## start RECORD EXTRACTS
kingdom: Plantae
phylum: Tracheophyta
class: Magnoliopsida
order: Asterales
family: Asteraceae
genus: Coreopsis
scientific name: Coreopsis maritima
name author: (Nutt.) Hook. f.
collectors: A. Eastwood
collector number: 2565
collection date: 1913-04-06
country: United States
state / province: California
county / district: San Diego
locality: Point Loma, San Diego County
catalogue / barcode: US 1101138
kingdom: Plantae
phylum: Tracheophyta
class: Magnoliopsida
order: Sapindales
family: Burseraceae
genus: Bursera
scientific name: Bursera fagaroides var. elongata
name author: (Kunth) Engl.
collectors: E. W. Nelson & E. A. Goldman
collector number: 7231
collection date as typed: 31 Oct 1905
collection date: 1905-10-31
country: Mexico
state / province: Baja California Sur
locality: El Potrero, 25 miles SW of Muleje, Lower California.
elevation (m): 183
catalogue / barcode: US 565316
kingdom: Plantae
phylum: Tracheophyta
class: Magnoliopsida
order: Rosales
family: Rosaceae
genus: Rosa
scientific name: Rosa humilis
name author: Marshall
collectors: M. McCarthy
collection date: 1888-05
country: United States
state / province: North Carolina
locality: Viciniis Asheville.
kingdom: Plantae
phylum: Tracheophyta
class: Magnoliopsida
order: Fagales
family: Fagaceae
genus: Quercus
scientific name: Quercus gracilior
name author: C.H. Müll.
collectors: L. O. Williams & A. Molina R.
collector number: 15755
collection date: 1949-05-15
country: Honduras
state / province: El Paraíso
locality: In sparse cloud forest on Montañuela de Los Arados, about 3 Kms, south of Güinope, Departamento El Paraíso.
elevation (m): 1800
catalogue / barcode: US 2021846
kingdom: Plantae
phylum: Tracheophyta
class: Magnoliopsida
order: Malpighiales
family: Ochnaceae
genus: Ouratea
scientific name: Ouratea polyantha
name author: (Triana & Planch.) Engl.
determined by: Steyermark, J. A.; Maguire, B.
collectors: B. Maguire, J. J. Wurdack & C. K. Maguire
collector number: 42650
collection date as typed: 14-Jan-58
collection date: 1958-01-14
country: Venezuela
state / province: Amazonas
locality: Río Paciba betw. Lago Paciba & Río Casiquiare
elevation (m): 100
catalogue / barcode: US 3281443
## end RECORD EXTRACTS
**WRITTEN REQUEST**:
List every line of the material above that contains the string "locality", matching case exactly.

**TASK SOLUTION**:
locality: Point Loma, San Diego County
locality: El Potrero, 25 miles SW of Muleje, Lower California.
locality: Viciniis Asheville.
locality: In sparse cloud forest on Montañuela de Los Arados, about 3 Kms, south of Güinope, Departamento El Paraíso.
locality: Río Paciba betw. Lago Paciba & Río Casiquiare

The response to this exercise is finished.